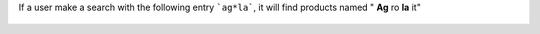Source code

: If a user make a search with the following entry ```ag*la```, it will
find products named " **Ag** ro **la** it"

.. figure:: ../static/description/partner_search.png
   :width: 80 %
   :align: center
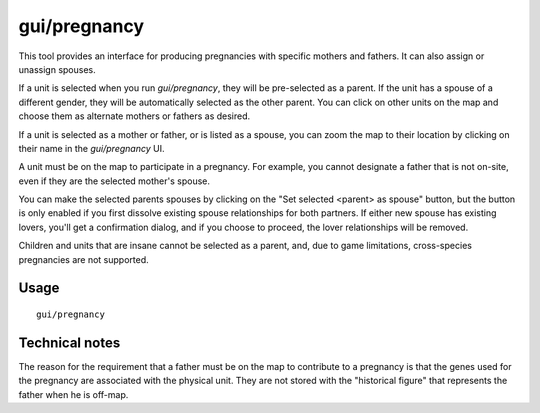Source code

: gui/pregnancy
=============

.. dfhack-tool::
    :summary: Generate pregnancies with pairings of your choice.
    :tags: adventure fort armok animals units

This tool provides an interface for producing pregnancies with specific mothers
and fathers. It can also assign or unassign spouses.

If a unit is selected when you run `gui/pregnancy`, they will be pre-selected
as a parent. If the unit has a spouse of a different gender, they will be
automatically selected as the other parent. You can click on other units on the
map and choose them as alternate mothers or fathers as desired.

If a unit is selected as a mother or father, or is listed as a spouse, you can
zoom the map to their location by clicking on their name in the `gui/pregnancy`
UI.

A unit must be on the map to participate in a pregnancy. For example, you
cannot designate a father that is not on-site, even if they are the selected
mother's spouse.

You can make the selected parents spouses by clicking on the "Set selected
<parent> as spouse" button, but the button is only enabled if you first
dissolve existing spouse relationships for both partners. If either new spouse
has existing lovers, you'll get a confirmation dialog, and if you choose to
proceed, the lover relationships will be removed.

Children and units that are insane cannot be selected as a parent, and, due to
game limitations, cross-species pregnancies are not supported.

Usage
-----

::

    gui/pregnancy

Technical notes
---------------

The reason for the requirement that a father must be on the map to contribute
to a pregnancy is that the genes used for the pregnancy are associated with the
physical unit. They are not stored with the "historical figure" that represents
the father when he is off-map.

**Exercise objective**
Within the material above, how many lines contain "mothers"? Only the number should be given.

**Response area**
2